[DATA EXTRACTS]
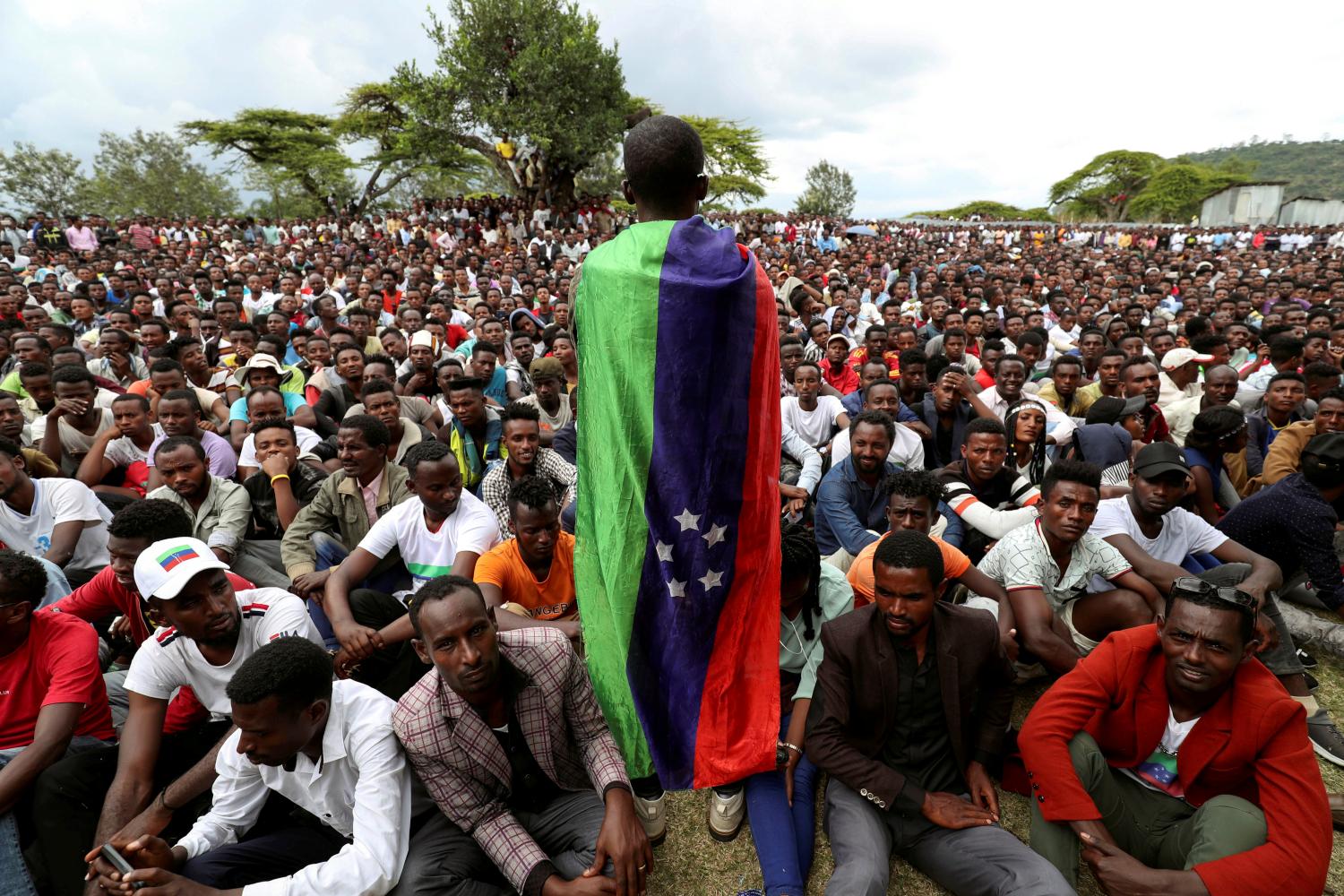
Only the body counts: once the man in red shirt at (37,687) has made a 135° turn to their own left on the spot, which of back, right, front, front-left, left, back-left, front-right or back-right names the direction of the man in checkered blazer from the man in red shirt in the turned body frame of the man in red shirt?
front-right

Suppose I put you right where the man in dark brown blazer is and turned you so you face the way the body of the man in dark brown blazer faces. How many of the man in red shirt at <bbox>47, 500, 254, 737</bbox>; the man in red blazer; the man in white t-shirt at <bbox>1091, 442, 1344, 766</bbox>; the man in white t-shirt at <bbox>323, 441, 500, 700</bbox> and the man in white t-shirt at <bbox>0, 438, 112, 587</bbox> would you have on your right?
3

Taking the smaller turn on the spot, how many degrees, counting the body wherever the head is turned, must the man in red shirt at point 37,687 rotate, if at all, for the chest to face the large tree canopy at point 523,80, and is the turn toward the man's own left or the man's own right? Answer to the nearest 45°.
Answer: approximately 180°

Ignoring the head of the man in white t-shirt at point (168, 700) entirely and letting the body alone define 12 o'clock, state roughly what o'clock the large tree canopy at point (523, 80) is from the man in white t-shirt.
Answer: The large tree canopy is roughly at 7 o'clock from the man in white t-shirt.

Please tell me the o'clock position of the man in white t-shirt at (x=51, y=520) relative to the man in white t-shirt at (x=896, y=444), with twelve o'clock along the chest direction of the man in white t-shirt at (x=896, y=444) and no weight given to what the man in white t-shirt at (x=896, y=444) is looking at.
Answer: the man in white t-shirt at (x=51, y=520) is roughly at 2 o'clock from the man in white t-shirt at (x=896, y=444).

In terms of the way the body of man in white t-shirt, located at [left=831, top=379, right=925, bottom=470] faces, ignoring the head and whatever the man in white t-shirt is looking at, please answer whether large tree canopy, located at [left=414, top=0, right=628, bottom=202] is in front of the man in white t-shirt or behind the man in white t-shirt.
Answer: behind

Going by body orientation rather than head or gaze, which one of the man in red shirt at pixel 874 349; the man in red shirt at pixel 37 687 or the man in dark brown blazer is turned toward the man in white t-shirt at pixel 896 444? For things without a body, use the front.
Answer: the man in red shirt at pixel 874 349
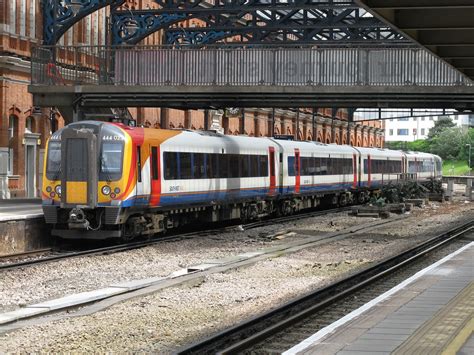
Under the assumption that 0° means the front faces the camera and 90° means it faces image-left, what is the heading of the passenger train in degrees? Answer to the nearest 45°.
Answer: approximately 45°

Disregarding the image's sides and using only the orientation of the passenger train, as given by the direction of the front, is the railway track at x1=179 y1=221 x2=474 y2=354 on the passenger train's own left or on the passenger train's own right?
on the passenger train's own left

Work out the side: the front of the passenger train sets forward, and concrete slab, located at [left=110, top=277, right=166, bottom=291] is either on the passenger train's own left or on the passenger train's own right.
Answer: on the passenger train's own left

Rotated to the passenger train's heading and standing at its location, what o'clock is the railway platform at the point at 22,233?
The railway platform is roughly at 1 o'clock from the passenger train.

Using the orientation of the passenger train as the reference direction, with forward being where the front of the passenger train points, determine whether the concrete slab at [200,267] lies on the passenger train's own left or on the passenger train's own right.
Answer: on the passenger train's own left
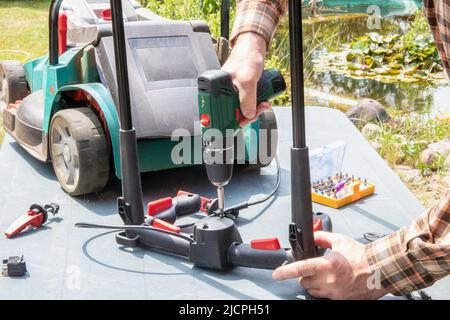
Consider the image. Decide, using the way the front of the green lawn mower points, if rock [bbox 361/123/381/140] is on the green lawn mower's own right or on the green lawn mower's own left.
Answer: on the green lawn mower's own right

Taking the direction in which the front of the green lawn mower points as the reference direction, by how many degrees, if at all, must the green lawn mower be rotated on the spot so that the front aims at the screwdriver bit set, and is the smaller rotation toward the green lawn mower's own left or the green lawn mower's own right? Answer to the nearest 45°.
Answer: approximately 135° to the green lawn mower's own right

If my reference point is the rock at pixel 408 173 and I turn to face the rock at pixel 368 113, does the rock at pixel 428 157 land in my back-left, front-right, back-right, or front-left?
front-right

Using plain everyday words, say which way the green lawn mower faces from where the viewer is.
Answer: facing away from the viewer and to the left of the viewer
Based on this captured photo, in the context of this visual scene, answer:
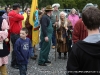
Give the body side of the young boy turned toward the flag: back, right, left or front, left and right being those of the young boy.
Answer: back

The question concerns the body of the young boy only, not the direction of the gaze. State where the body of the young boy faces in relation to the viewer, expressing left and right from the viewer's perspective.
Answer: facing the viewer
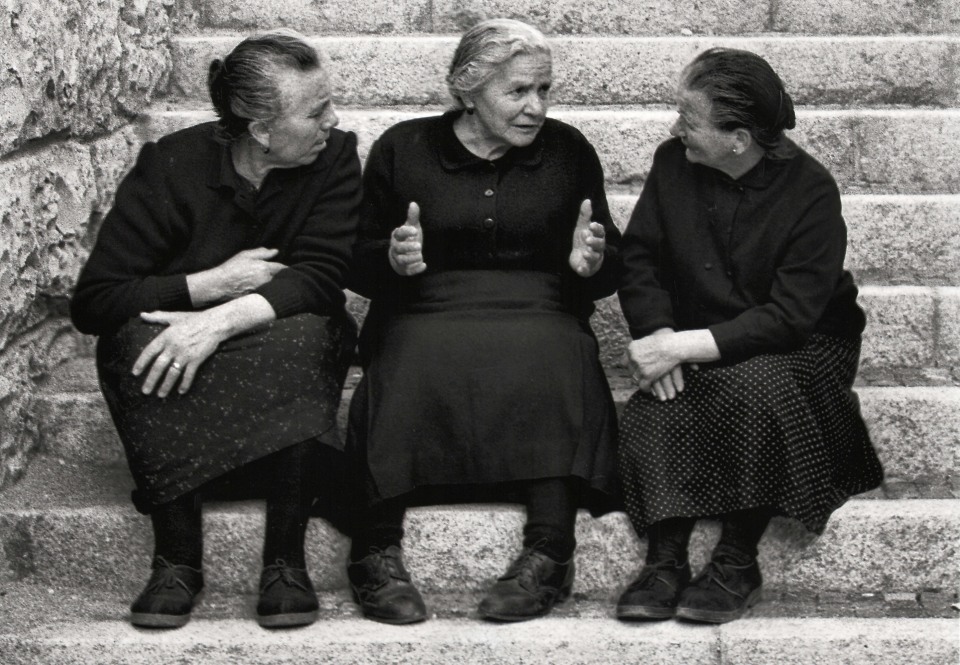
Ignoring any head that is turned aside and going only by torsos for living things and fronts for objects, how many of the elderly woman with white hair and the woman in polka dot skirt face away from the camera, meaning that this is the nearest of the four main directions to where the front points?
0

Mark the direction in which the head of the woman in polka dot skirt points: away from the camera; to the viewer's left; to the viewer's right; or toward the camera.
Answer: to the viewer's left

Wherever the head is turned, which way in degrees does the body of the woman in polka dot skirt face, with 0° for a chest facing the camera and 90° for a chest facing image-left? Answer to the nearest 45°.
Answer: approximately 45°

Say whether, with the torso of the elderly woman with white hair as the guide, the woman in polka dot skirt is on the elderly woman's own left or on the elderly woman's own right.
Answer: on the elderly woman's own left

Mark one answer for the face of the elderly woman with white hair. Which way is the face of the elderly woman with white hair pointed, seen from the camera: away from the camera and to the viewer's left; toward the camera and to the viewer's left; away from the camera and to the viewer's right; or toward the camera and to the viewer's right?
toward the camera and to the viewer's right

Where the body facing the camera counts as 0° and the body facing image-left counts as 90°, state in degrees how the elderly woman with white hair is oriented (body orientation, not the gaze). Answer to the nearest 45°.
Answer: approximately 0°
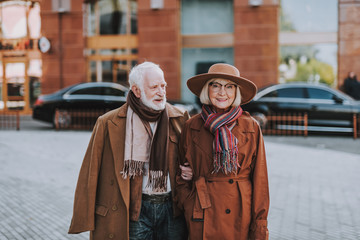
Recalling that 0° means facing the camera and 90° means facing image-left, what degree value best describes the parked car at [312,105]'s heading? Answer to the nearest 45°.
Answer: approximately 270°

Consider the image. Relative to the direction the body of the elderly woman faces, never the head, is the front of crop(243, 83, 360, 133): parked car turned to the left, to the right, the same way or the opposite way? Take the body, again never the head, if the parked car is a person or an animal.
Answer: to the left

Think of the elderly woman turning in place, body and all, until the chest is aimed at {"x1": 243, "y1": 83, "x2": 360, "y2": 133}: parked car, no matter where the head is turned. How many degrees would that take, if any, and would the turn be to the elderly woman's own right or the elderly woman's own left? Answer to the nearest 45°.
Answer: approximately 180°

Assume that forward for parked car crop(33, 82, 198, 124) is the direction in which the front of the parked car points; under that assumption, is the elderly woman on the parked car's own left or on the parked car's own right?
on the parked car's own right

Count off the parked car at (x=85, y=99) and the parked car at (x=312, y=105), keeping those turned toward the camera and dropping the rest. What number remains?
0

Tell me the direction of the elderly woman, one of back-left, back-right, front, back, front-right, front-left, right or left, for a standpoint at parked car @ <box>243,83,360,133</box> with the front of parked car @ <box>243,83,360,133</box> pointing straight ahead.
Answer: right

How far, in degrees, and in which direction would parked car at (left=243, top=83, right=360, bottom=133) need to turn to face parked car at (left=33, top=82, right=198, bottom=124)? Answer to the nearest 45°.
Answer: approximately 180°

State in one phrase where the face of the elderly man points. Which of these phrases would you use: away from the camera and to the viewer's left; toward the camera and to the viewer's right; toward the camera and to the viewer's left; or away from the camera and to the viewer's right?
toward the camera and to the viewer's right

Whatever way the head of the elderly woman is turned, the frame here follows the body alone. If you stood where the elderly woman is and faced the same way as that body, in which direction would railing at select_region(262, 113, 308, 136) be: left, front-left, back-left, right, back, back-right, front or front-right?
back

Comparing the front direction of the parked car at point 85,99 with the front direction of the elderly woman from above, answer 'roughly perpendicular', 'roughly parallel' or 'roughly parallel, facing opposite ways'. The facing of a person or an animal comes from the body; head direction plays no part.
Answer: roughly perpendicular
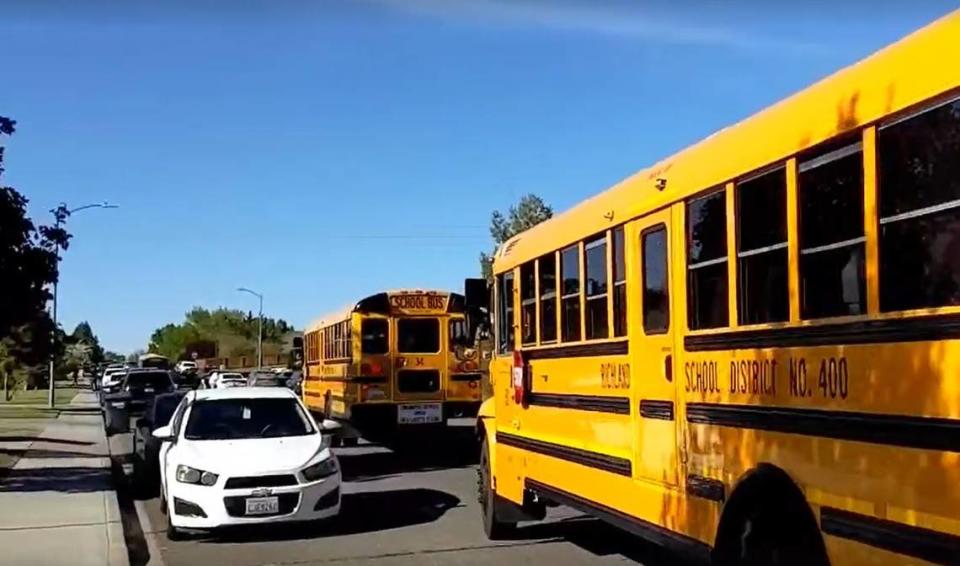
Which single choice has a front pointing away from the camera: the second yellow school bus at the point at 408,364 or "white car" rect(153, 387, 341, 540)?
the second yellow school bus

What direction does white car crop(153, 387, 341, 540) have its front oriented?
toward the camera

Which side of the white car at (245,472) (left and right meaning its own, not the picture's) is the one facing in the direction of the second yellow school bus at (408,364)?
back

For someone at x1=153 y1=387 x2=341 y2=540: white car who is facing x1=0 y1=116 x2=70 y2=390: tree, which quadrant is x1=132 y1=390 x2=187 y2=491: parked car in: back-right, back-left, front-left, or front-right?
front-right

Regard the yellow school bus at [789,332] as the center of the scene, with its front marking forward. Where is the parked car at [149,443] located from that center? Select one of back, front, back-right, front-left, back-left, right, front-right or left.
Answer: front

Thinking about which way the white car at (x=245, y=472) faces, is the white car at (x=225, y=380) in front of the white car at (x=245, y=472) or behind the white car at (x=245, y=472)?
behind

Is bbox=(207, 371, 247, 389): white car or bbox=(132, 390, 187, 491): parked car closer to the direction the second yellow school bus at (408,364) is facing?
the white car

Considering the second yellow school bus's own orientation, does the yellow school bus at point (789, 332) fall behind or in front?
behind

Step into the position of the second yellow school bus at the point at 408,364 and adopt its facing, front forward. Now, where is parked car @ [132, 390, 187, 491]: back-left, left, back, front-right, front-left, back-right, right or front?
back-left

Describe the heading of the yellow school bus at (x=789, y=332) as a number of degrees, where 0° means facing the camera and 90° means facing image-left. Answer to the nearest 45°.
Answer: approximately 135°

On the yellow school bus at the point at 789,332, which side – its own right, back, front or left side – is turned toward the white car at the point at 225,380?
front

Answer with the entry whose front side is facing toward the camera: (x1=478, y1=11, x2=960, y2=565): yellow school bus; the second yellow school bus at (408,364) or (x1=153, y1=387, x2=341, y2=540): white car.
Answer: the white car

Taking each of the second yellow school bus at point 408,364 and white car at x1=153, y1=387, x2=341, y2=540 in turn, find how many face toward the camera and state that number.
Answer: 1

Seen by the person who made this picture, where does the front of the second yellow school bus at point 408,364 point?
facing away from the viewer
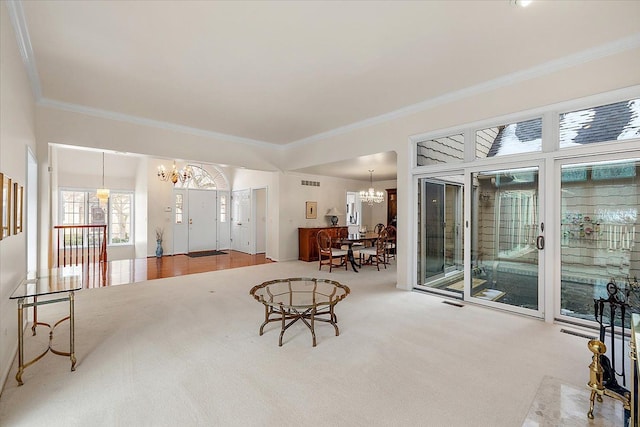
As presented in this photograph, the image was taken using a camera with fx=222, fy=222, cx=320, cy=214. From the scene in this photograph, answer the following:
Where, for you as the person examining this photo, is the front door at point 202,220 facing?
facing the viewer

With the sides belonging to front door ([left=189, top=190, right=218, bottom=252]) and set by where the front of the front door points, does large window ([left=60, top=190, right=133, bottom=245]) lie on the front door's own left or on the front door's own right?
on the front door's own right

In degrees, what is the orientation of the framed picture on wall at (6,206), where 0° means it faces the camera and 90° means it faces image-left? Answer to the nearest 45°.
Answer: approximately 270°

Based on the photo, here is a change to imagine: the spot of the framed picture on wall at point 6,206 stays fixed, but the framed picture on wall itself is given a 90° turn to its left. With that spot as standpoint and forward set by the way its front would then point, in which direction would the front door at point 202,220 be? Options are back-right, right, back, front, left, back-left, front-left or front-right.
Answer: front-right

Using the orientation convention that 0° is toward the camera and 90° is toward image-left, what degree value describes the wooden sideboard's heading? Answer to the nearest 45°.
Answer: approximately 315°

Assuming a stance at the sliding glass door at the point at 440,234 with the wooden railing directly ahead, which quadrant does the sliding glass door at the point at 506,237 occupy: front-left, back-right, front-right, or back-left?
back-left

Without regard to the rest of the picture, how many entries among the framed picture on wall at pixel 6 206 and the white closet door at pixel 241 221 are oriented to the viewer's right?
1

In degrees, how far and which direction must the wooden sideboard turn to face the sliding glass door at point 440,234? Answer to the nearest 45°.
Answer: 0° — it already faces it

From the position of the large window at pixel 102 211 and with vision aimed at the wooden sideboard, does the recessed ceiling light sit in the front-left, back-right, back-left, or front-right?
front-right

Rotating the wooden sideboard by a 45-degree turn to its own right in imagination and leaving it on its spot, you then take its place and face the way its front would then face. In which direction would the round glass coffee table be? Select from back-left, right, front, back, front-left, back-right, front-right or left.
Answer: front

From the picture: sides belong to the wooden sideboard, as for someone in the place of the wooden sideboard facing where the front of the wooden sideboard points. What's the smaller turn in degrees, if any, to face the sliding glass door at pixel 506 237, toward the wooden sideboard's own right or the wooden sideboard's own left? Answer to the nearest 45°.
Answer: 0° — it already faces it

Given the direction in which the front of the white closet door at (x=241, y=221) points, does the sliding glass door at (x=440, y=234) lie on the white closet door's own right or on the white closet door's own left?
on the white closet door's own left

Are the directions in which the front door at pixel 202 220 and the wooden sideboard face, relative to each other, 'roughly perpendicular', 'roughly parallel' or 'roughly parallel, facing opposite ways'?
roughly parallel

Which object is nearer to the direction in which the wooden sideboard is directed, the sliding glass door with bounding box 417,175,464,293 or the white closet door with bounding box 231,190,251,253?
the sliding glass door

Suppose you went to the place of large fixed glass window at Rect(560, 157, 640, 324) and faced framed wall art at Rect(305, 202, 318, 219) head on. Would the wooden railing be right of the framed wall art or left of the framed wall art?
left

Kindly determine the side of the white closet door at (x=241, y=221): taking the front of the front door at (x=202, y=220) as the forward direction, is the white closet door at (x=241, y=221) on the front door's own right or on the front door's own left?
on the front door's own left

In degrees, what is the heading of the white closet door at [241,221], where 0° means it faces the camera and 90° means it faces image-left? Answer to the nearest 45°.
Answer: approximately 45°

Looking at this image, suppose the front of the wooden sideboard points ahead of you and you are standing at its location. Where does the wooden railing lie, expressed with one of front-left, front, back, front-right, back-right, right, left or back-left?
back-right

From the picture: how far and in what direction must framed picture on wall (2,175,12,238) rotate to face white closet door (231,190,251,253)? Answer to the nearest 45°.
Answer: approximately 45° to its left
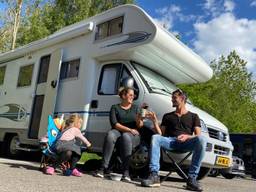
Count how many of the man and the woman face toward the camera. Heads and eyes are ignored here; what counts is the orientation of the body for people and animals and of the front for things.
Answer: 2

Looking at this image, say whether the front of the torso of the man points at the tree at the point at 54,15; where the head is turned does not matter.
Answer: no

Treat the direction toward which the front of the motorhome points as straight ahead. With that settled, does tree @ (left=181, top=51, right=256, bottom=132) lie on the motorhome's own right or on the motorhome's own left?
on the motorhome's own left

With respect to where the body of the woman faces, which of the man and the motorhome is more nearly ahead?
the man

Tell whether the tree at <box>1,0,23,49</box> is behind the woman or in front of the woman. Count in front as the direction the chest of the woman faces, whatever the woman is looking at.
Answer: behind

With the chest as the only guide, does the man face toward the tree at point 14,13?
no

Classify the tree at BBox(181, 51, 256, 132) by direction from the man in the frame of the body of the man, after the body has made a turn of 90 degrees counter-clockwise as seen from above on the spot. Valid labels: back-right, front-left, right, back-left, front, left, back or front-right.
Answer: left

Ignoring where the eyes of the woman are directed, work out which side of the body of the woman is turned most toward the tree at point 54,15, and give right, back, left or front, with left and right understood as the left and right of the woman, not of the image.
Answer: back

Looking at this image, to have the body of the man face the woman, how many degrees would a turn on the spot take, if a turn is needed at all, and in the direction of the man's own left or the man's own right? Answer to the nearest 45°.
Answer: approximately 90° to the man's own right

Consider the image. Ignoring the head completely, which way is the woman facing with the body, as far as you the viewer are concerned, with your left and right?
facing the viewer

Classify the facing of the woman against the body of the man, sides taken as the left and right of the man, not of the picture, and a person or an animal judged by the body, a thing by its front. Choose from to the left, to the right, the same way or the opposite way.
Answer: the same way

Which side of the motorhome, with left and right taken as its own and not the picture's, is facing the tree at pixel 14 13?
back

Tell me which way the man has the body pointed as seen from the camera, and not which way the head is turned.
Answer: toward the camera

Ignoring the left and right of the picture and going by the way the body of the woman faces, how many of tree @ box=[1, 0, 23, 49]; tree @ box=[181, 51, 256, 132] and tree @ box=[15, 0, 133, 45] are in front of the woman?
0

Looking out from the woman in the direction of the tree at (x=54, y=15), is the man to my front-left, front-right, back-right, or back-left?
back-right

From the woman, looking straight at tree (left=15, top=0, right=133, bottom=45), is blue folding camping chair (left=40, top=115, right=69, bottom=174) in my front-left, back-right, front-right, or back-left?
front-left
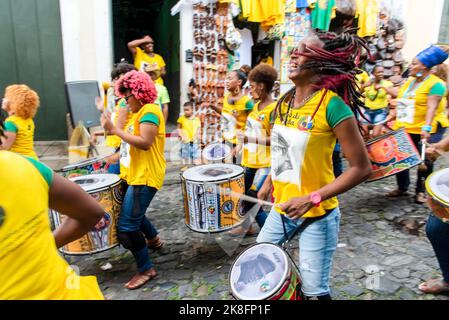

[WORK INSTRUCTION]
Give every line from the one containing "Looking at this image, to" through the end of the rows as a numbered list, skipping blank lines and leaving out the pictures.

[ANSWER TO THIS PROBLEM]
1. Looking at this image, to have the body of the man face the woman, how many degrees would a turn on the spot take, if a turn is needed at all, and in the direction of the man's own left or the man's own right? Answer to the nearest 45°.
2. Answer: approximately 90° to the man's own right
3. Consider the image. Ignoring the head completely, which way is the woman facing with the body, as far as you the viewer are concerned, with your left and right?
4. facing the viewer
5. Classify the facing of the woman against the body of the man, sides taken as the left and right of the man, not of the picture, and a person or an animal judged by the body, a thing by its front. Choose from to the left, to the right, the same way or the opposite way.
6. Answer: the same way
7. Which side of the motorhome, with left and right taken as its own and not the picture's, is facing the tree at pixel 14 13?
8. back
9. Tell me which way the man has the body pointed as seen from the camera, and not which way the head is turned.
10. Answer: toward the camera
11. Ignoring the left and right of the picture and going by the way the body of the woman faces, how many of tree @ box=[1, 0, 23, 49]; tree @ box=[181, 51, 256, 132] and tree @ box=[15, 0, 133, 45] are in front of the woman?
12. 0
13. Looking out from the woman in the direction of the tree at (x=54, y=15), is the man to my front-left, front-right, back-right, or back-left?
14. back-right
15. From the woman, looking straight at tree (left=15, top=0, right=133, bottom=45), is blue folding camping chair (left=40, top=115, right=69, bottom=174) in my front-left, back-right, front-right, or back-left?
16. front-left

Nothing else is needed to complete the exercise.